[Stored data entries]
= Beginning of Section =

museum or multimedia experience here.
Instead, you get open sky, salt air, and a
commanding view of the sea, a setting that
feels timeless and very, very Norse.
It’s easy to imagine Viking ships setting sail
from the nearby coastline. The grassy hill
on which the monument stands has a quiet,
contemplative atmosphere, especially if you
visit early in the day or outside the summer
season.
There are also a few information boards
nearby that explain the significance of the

= End of Section =

__What you are asked to do__
Revise the data by swapping "information boards" for "signposts" and leaving every other word as it is.

__Output for this task__
museum or multimedia experience here.
Instead, you get open sky, salt air, and a
commanding view of the sea, a setting that
feels timeless and very, very Norse.
It’s easy to imagine Viking ships setting sail
from the nearby coastline. The grassy hill
on which the monument stands has a quiet,
contemplative atmosphere, especially if you
visit early in the day or outside the summer
season.
There are also a few signposts
nearby that explain the significance of the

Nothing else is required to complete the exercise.